Vitamin D3 replacement enhances antigen-specific immunity in older adults

Abstract

Introduction: Ageing is associated with increased number of infections, decreased vaccine efficacy and increased systemic inflammation termed inflammageing. These changes are reflected by reduced recall responses to varicella zoster virus (VZV) challenge in the skin of older adults. Vitamin D deficiency is more common in the old and has been associated with frailty and increased inflammation. In addition, vitamin D increases immunoregulatory mechanisms and therefore has the potential to inhibit inflammageing.

Objectives: We investigated the use of vitamin D₃ replacement to enhance cutaneous antigen-specific immunity in older adults (≥65 years).

Methods: Vitamin D insufficient older adults (n = 18) were administered 6400IU of vitamin D₃/day orally for 14 weeks. Antigen-specific immunity to VZV was assessed by clinical score assessment of the injection site and transcriptional analysis of skin biopsies collected from challenged injection sites pre- and post-vitamin D₃ replacement.

Results: We showed that older adults had reduced VZV-specific cutaneous immune response and increased non-specific inflammation as compared to young. Increased non-specific inflammation observed in the skin of older adults negatively correlated with vitamin D sufficiency. We showed that vitamin D₃ supplementation significantly increased the response to cutaneous VZV antigen challenge in older adults. This enhancement was associated with a reduction in inflammatory monocyte infiltration with a concomitant enhancement of T cell recruitment to the site of antigen challenge in the skin.

Conclusion: Vitamin D₃ replacement can boost antigen-specific immunity in older adults with sub-optimal vitamin D status.

Keywords: ageing; skin; varicella zoster virus; vitamin D.

Graphical Abstract

Figure 1.

Decreased cutaneous immunity with age correlates with vitamin D insufficiency. (A) study schematic, young (white) and old (grey) individuals were injected with either antigen or saline and biopsies were collected at specified time points and RNAseq or microarray analysis was performed. Samples were compared to normal [unmanipulated; - (young n = 5 and old n = 32)] skin. (B) Antigen-specific gene module was generated and (C) T cell-specific gene module in VZV-injected skin (72 hours post-injection; young n = 6 and young n = 9). (D) saline-specific gene module and (E) monocyte-specific gene module in saline injected skin (6 hours post-injection; young n = 9 and old n = 37). (F) Monocyte-specific gene module in VZV injected skin (6 hours post-injection; young n = 6 and young n = 9). (G) Saline-specific module and (H) monocyte-specific module in saline-injected skin from old donors was correlated with serum 25(OH)D concentrations (nmol/l).

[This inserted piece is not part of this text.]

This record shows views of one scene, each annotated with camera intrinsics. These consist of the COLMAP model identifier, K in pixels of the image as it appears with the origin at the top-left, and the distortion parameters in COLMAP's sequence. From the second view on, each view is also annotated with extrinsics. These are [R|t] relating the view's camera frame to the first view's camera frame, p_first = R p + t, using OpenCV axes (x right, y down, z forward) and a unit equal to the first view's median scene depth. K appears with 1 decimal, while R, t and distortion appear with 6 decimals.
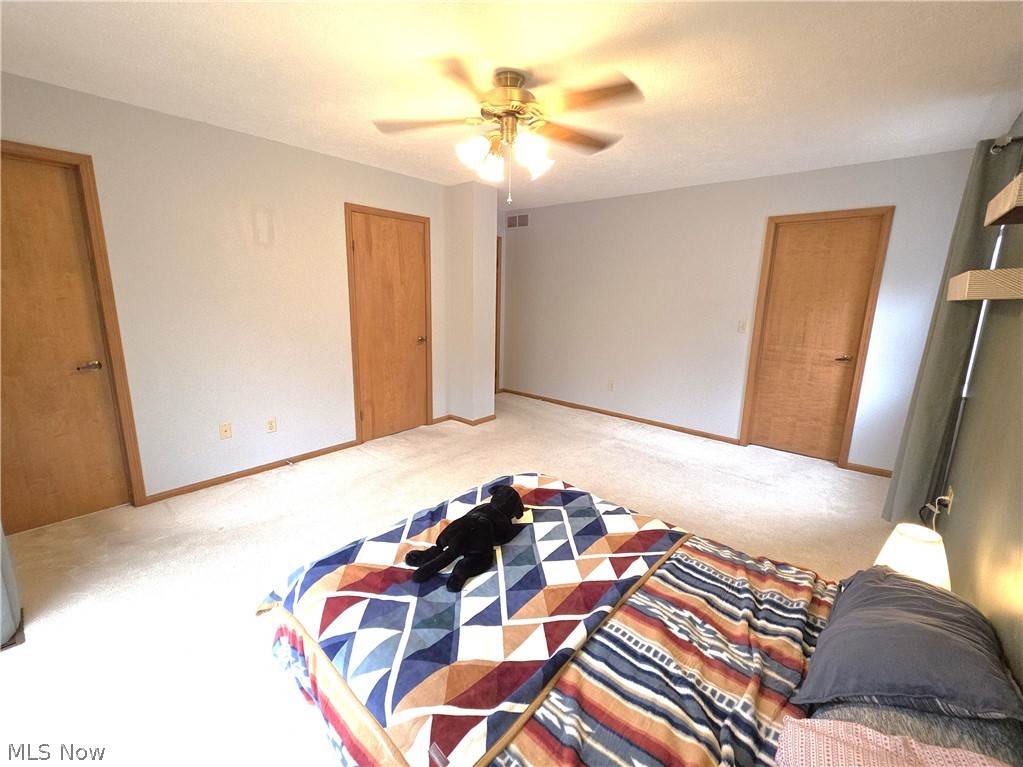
lens RADIAL K [[419.6, 0, 511.3], [0, 419.6, 377.2], [0, 0, 1]] dist [0.001142, 0.000327]
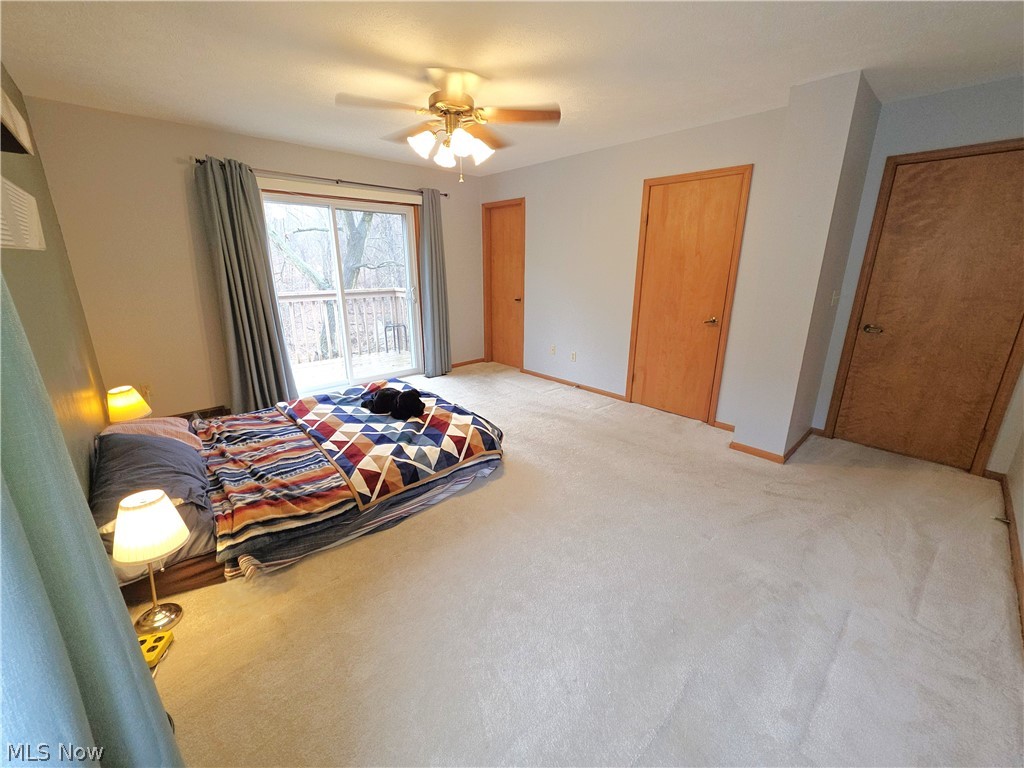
lens RADIAL K [[402.6, 0, 510.0], [0, 402.6, 378.4], [0, 0, 1]] dist [0.000073, 0.000233]
pose [[-0.098420, 0.259558, -0.960699, 1.149871], [-0.208256, 0.938638, 0.274932, -0.217055], [0.973110, 0.227130, -0.038327, 1.209807]]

B–F were analysed with an unpaired t test and G and H were analysed by a Pearson correlation test. **P < 0.01; ***P < 0.001; ****P < 0.0001.

Figure 2.

Vitamin D₃ supplementation significantly improves VZV-specific cutaneous immunity. (A) Clinical study schematic. (B) Serum 25(OH)D concentrations and C and D, VZV clinical scores in older adults pre- and post-supplementation (n = 18). B and C were analysed with a paired t test. ***P < 0.001; ****P < 0.0001.

Figure 3.

Vitamin D₃ supplementation is associated with reduced inflammatory monocyte recruitment in response to saline. (A) RNAseq analysis of 3 mm biopsies collected from normal and saline-injected skin (6 hours post-injection) pre- and post-vitamin D₃ supplementation. The top 30 genes upregulated in saline-injected skin as compared to normal skin before pre-Vitamin D₃ and (B) dot plots of top eight upregulated saline-associated genes pre-vitamin D₃. (C) Saline-specific module and (D) monocyte-specific module in saline-injected skin pre- and post-vitamin D₃ supplementation (n = 17). B, analysed by C and D, analysed with a Wilcoxon-matched paired test. *P < 0.05; **P < 0.01; ***P < 0.001; ****P < 0.0001.

Figure 4.

Vitamin D₃ supplementation increases the accumulation of T cells at the site of VZV challenge. (A) RNAseq analysis of 3 mm biopsies collected from normal and VZV-injected skin (48 hours post-injection) pre- and post-vitamin D. The top 30 genes upregulated in VZV injected skin as compared to normal skin before post-Vitamin D₃ (n = 16). (B) VZV-specific module and (C) T cell specific module in VZV-injected skin pre- and post-vitamin D₃ supplementation separated based upon improvement in VZV score change of <2 (white; n = 9) and change ≥2 (red; n = 7). Paired data were analysed using a Wilcoxon-matched paired test and unpaired data with Mann–Whitney test. *P < 0.05; **P < 0.01.